• GOAL OF THE EXERCISE
Turn the lines in all of the records below into one numbered list, skipping any blank lines. Leave the pictures out of your answer.
BEGIN INPUT MATERIAL
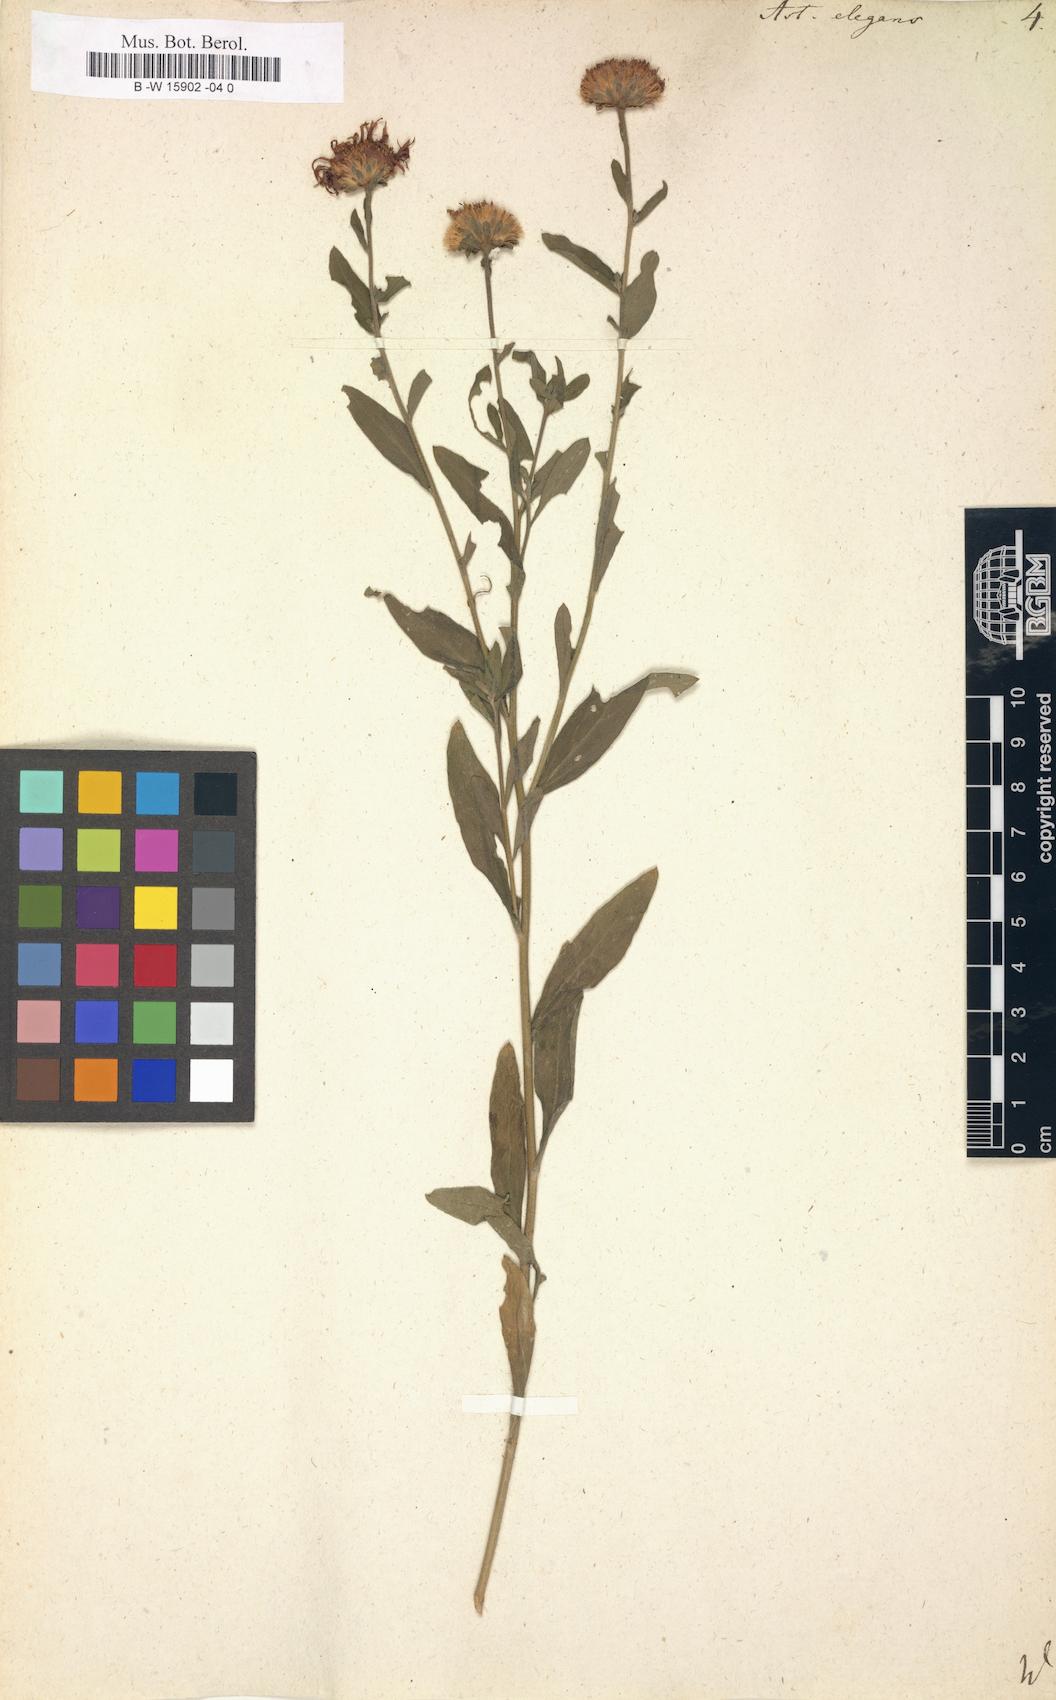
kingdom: Plantae
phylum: Tracheophyta
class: Magnoliopsida
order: Asterales
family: Asteraceae
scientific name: Asteraceae
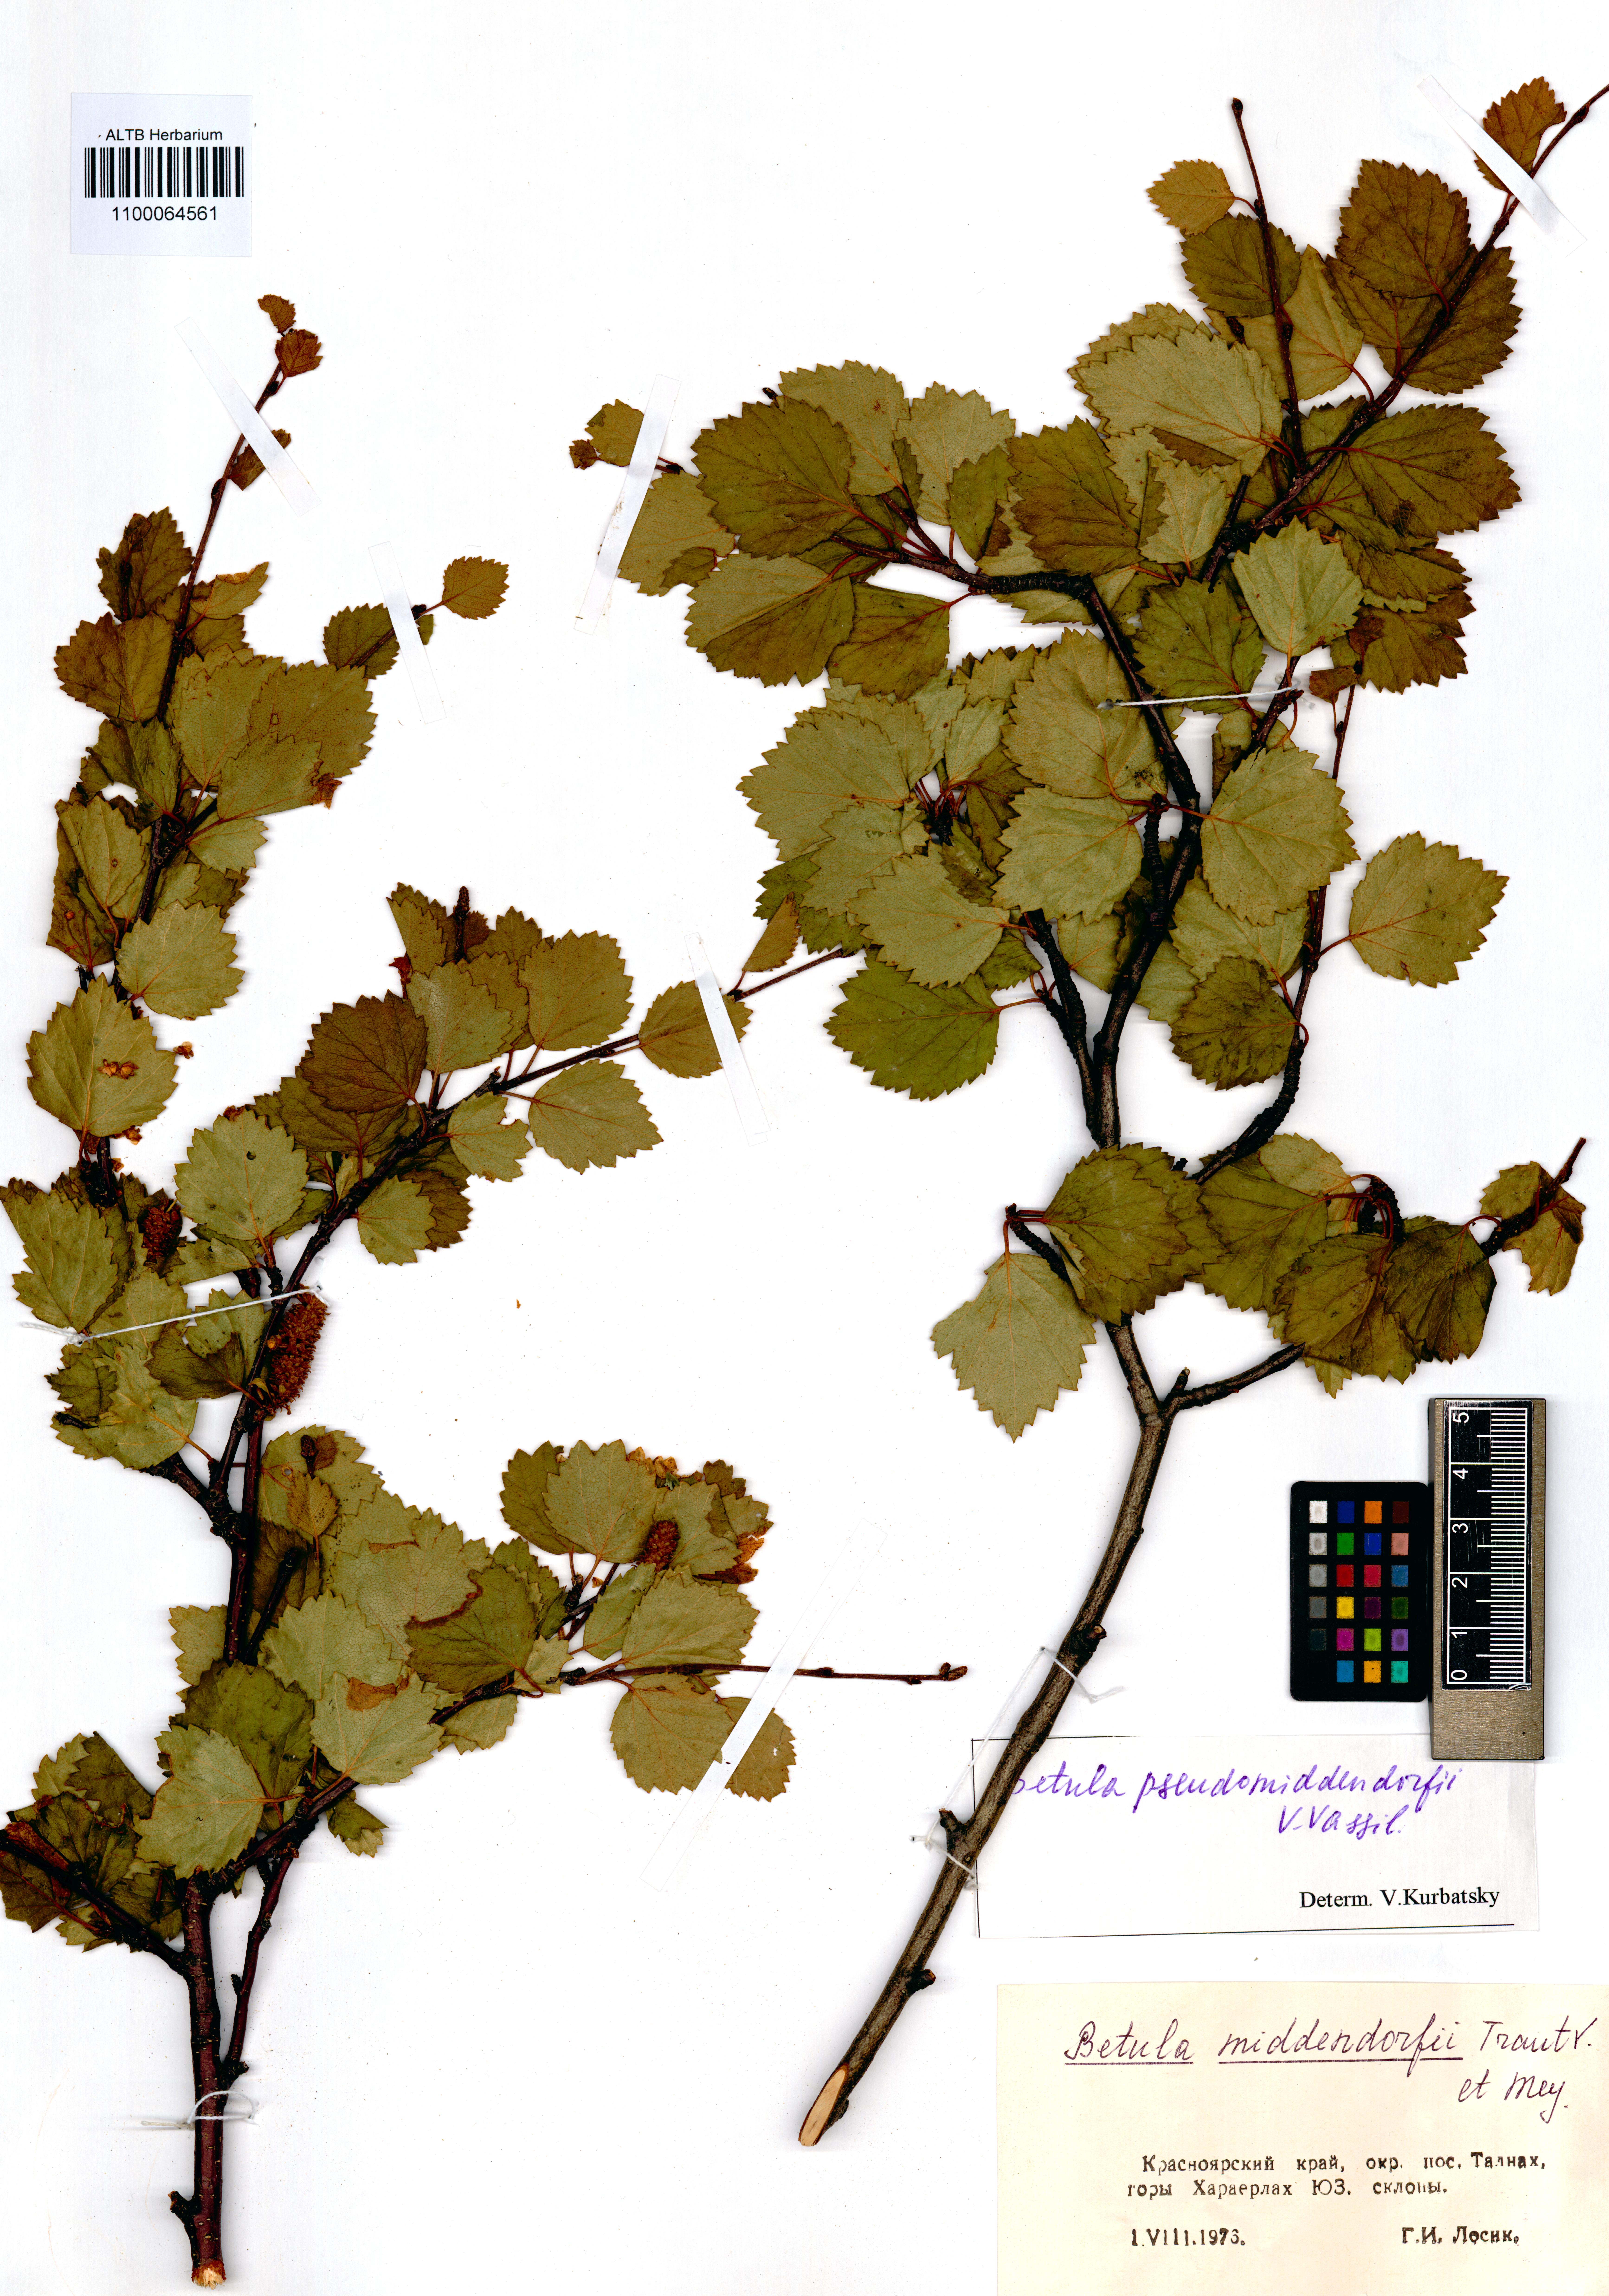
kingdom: Plantae
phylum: Tracheophyta
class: Magnoliopsida
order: Fagales
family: Betulaceae
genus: Betula
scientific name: Betula fruticosa
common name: Japanese bog birch
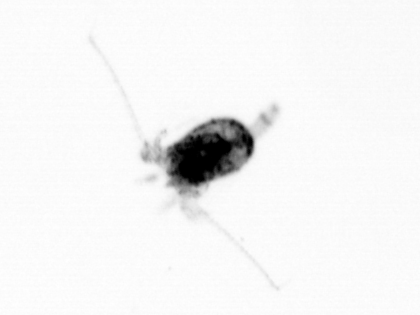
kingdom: Animalia
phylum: Arthropoda
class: Copepoda
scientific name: Copepoda
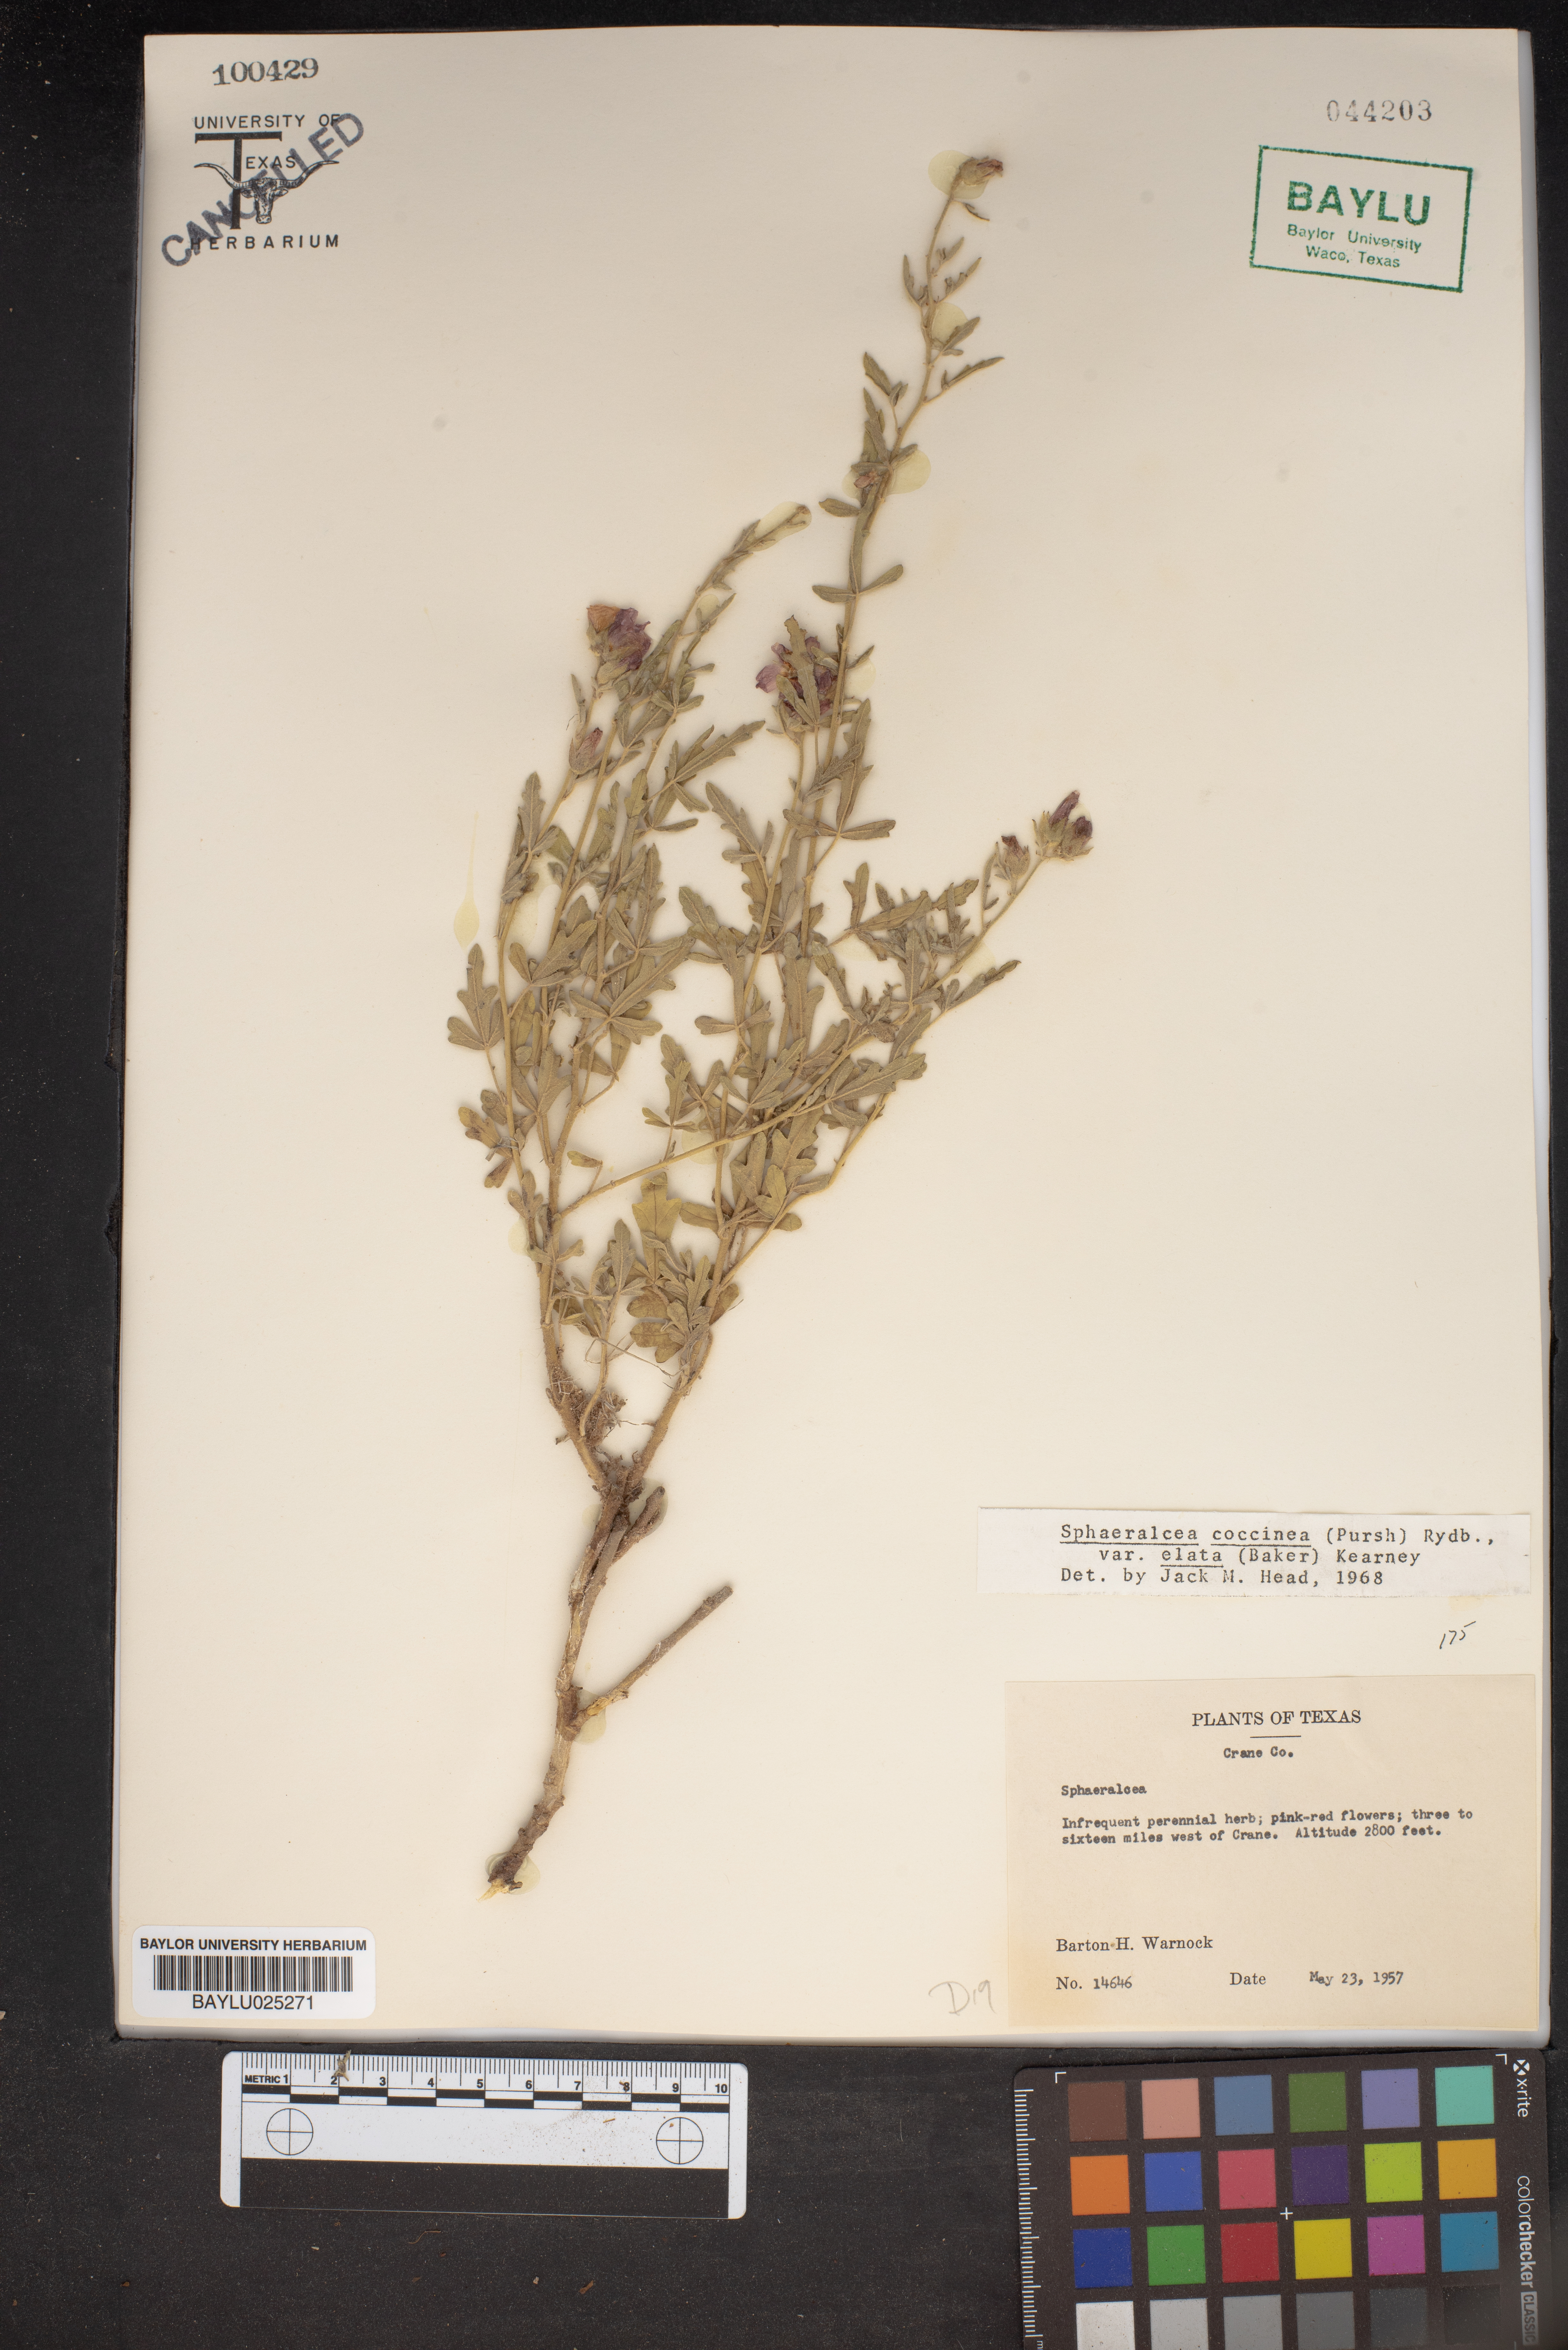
END INPUT MATERIAL
• EXPECTED OUTPUT
1. kingdom: Plantae
2. phylum: Tracheophyta
3. class: Magnoliopsida
4. order: Asterales
5. family: Asteraceae
6. scientific name: Asteraceae
7. kingdom: Plantae
8. phylum: Tracheophyta
9. class: Magnoliopsida
10. order: Fagales
11. family: Betulaceae
12. genus: Betula
13. scientific name: Betula fruticosa
14. common name: Japanese bog birch
15. kingdom: Animalia
16. phylum: Arthropoda
17. class: Copepoda
18. scientific name: Copepoda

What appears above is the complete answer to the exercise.